In [1]:
import json

In [2]:
def load_data(file_path):
    with open(file_path, 'r') as file:
        return json.load(file)

def preprocess_data(data):
    input_texts = [entry['question'] for entry in data]
    target_texts = ['; '.join(entry['final_answers']) for entry in data]
    return input_texts, target_texts

In [3]:
train_data = load_data('data/train_TLQA.json')
test_data = load_data('data/test_TLQA.json')

train_input_texts, train_target_texts = preprocess_data(train_data)
test_input_texts, test_target_texts = preprocess_data(test_data)

In [4]:
# pip install sentencepiece
# pip install pytorch
# pip install transformers[torch]

from transformers import BartTokenizer, BartForConditionalGeneration

tokenizer = BartTokenizer.from_pretrained('facebook/bart-base')

train_encodings = tokenizer(train_input_texts, padding=True, truncation=True, return_tensors='pt')
train_labels = tokenizer(train_target_texts, padding=True, truncation=True, return_tensors='pt').input_ids

The secret `HF_TOKEN` does not exist in your Colab secrets.
To authenticate with the Hugging Face Hub, create a token in your settings tab (https://huggingface.co/settings/tokens), set it as secret in your Google Colab and restart your session.
You will be able to reuse this secret in all of your notebooks.
Please note that authentication is recommended but still optional to access public models or datasets.
Asking to truncate to max_length but no maximum length is provided and the model has no predefined maximum length.
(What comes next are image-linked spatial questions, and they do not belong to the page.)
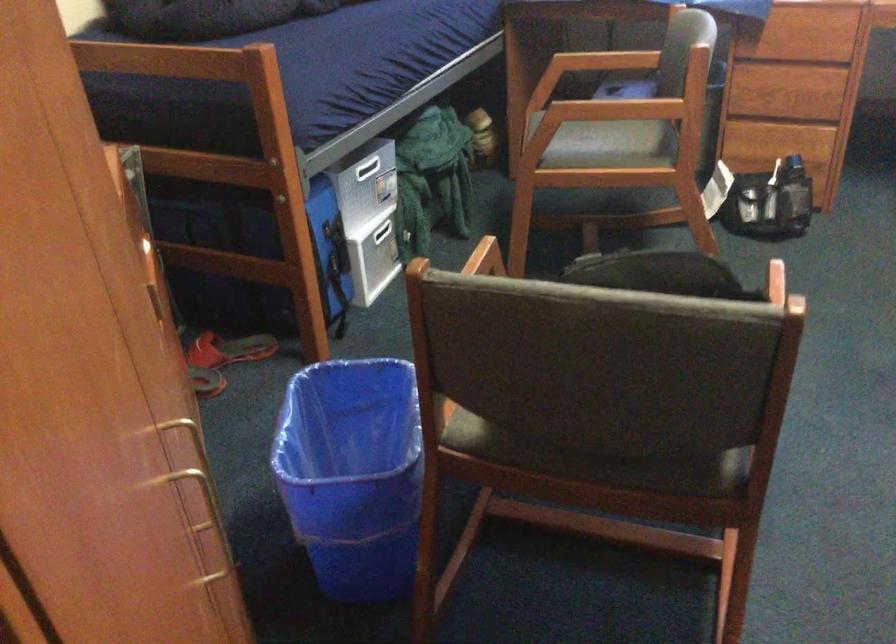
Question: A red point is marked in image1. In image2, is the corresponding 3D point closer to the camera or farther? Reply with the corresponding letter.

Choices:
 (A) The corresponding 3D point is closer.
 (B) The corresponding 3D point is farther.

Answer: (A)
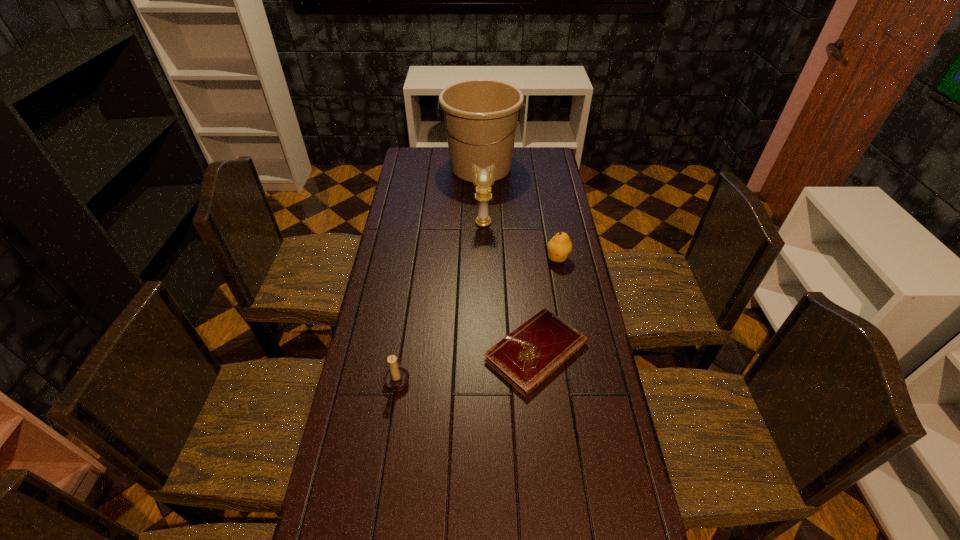
At what (x,y) coordinates should I click in order to perform the action: click on free space that satisfies the following two spatial constraints: 1. on the front-facing side of the notebook; 2. on the right side of the award. Please return your answer as a coordinate pair (x, y). Looking at the image, I should click on (485, 352).

Identify the location of vacant space that satisfies the following two spatial constraints: 1. on the front-facing side of the fourth shortest object; 2. on the wick of the candle holder. (485, 379).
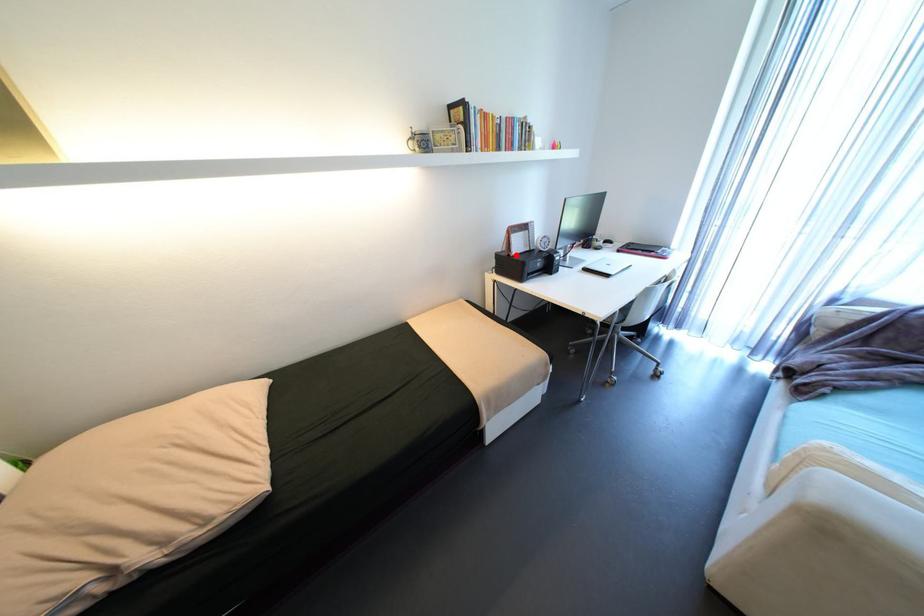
Default to no truncation.


In [5]:
from transformers import T5ForConditionalGeneration, Trainer, TrainingArguments
import torch
from torch.utils.data import Dataset

torch.cuda.empty_cache()

class TLQADataset(Dataset):
    def __init__(self, encodings, labels):
        self.encodings = encodings
        self.labels = labels

    def __len__(self):
        return len(self.labels)

    def __getitem__(self, idx):
        item = {key: val[idx] for key, val in self.encodings.items()}
        item['labels'] = self.labels[idx]
        return item



In [6]:

model = BartForConditionalGeneration.from_pretrained('facebook/bart-base')

train_dataset = TLQADataset(train_encodings, train_labels)

training_args = TrainingArguments(
    output_dir="./results",
    num_train_epochs=2,
    per_device_train_batch_size=2,
    per_device_eval_batch_size=2,
    warmup_steps=500,
    weight_decay=0.01,
    logging_dir="./logs",
    logging_steps=10,
    evaluation_strategy="no",
    save_strategy="epoch"
)

trainer = Trainer(
    model=model,
    args=training_args,
    train_dataset=train_dataset,
    tokenizer=tokenizer
)

  trainer = Trainer(


In [7]:
trainer.train()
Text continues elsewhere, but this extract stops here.